WORK TASK —
Turn the lines below into a numbered list, skipping any blank lines and leaving out the pictures.

◇ ◇ ◇ ◇ ◇

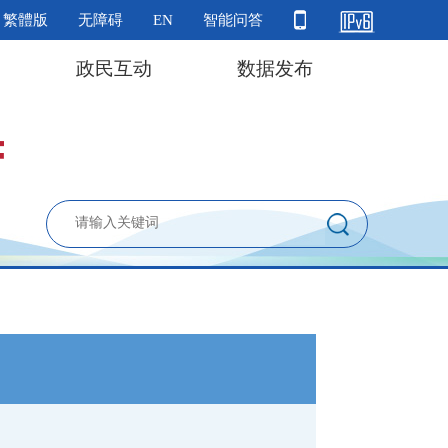
繁體版
无障碍
EN
智能问答
政民互动
数据发布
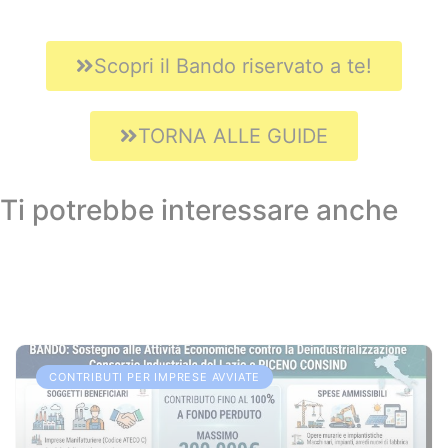
Scopri il Bando riservato a te!
TORNA ALLE GUIDE
Ti potrebbe interessare anche
CONTRIBUTI PER IMPRESE AVVIATE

◇ ◇ ◇ ◇ ◇

SOLUTION FOR THIS TASK —
1. 繁體版
2. 无障碍
3. EN
4. 智能问答
5. 政民互动
6. 数据发布
7. Scopri il Bando riservato a te!
8. TORNA ALLE GUIDE
9. Ti potrebbe interessare anche
10. CONTRIBUTI PER IMPRESE AVVIATE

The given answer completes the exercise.